Would a teenager like the AK villa and pool area or are we better off taking a Beach Club Villa?

This would be in July.

thanks - Maryk


----------



## AnnaS (Jan 19, 2010)

I think they would like Animal Kingdom (Kidani or Jambo) and the pool.  I also think they would be happy at any DVC resort if it's their first time.  Once they start staying at other resorts/comparing, everyone has a different opinion.  You cannot beat the location of BCV or BWVs though.  Just my opinion/thought.


----------



## toontoy (Jan 22, 2010)

Having stayed at the beach club villa's and the regular animal kingdom hotel I can tell you i loved them both. My wife loved the views of the animals and we often returned to our room and ordered room service for dinner and sat for hours watching them and relaxing. The pool was great. I did feel a but out of the way but it was very relaxing to me. 

We loved our stay at the beach club. Here it wass very different. We had a villa and spent hardly any time at all in it. We were always at the parks and the pool. The slide was great and the sand bottom beach park was fun. The location was the best part as we often took midday breaks from Epcot and the stuidos and walked to the resort swam had fun and returned. 

I would say that both the pools are great. Beach club and the animal kingdom do have very different pools but I think they are both great. The main differences is the location and relaxation. My wife prefers being close to the parks then she gets her nap time and we have a full day at parks. While at animal kingdom we often found ourselves staying at the parks all day and either returning early and leaving late. 

These are just my thoughts hope they help


----------



## Twinkstarr (Jan 22, 2010)

As a parent of 13 and 8 yr old boys and a DVC member, mine have more than a few trips under their belts.

We've only been over to dinner at Jiko's, but my kids have no desire to stay at AKV. No walking to DTD(like SSR), no walking to DHS/Epcot(BCV and BWV).  
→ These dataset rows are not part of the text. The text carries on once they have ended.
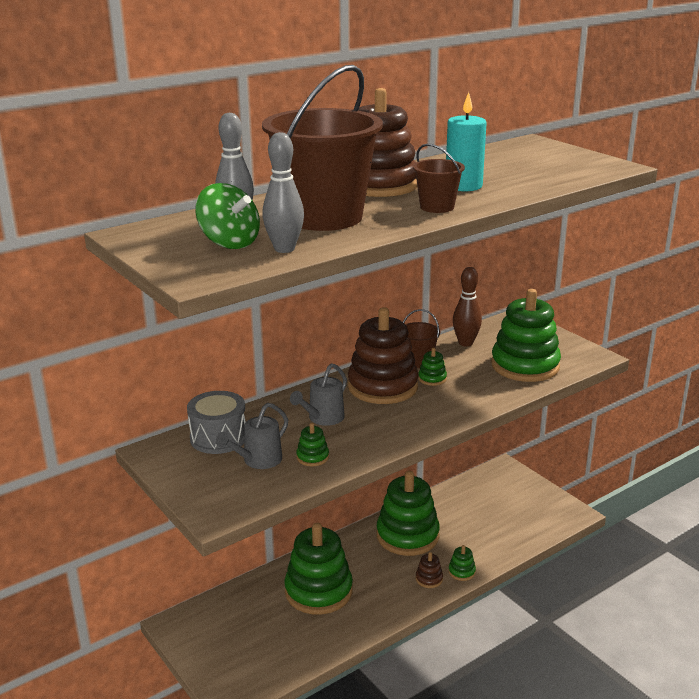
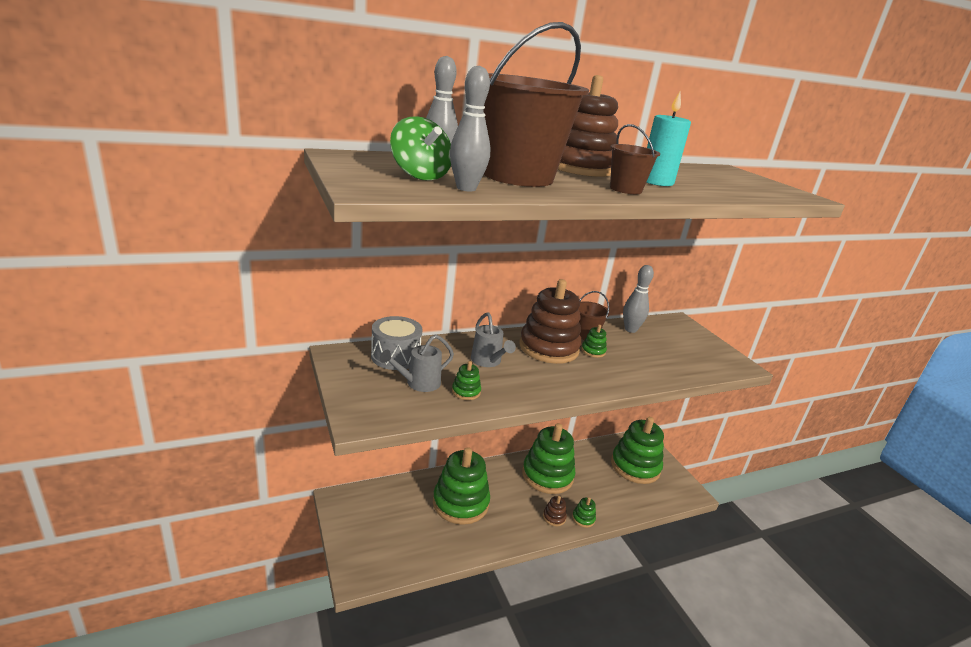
camera: 10 degrees right, 0 degrees up
(322, 419) = (488, 361): grey watering can -> grey watering can turned 75 degrees counterclockwise
(465, 343) = (630, 329): brown bowling pin -> grey bowling pin
(525, 366) = (677, 359): green stacking toy -> green stacking toy (635, 466)

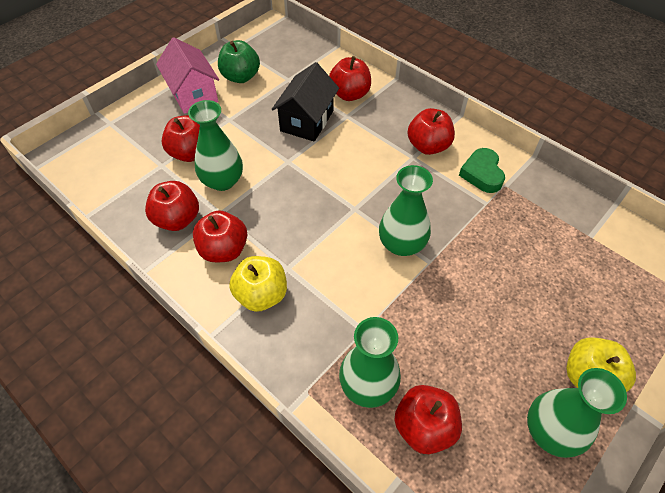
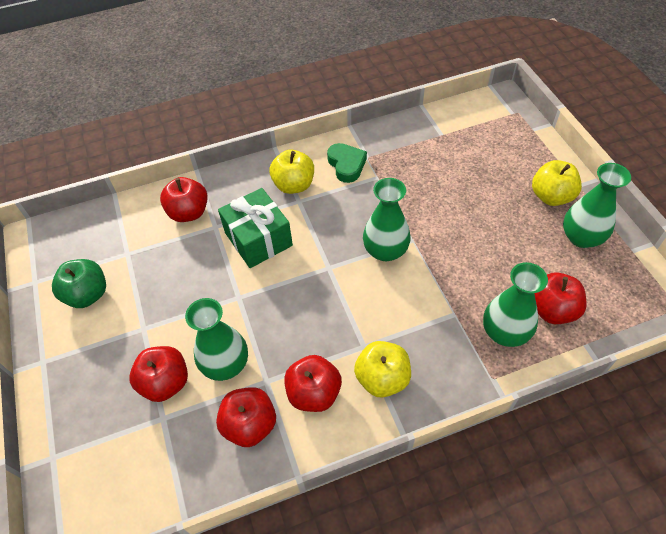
camera: 60 degrees left, 0 degrees up
(193, 94) = (77, 350): pink house -> none
(307, 121) = (197, 261): black house -> none
(353, 148) = (258, 239): none -> green gift
(428, 146) = (294, 185): red apple -> yellow apple
(482, 174) = (346, 165): green heart -> green heart turned 135 degrees counterclockwise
I don't think either the Jambo or Kidani pool is as cool as Stormalong Bay at BCV. Plus the slide at SAB is really cool.


----------



## mecllap (Jan 22, 2010)

With a teenager, in July, if you can get a Beach Club villa  -- go for it!  (Unless she/he is really into animals -- and during my stay there last Nov., there weren't many out and about until 10-10:30 a.m. when you might want to be at a Park anyway).  (They are both enjoyable resorts, but hands down, teenager in July, BCV!)


----------



## jstapleton (Jan 22, 2010)

As a mom of two teens, I can tell you I would take BC.
I purposely purchased at SSR, not only because we really do love the resort and GV, but my teens can walk to DTD, when they want to have their own time. The movies are there, DQ and just walking around.

The BC has the Boadwalk and although not sure of your passes, the teens could also go to Epcot one evening or DS.

Although AK is beautiful, if you are thinking of things for your teens to do and keep busy when you are back at the resort, my vote would be for BC.

Please let us know what you decide.


----------



## maryk (Jan 24, 2010)

Thanks for all the info.

We choose BCV.  It is only a one bedroom. But there is only 3 of us, so we should be good.  ( I hope  )


My daughter is getting excited about the pool, my DH is getting excited about how close it is to WDW.

maryk


----------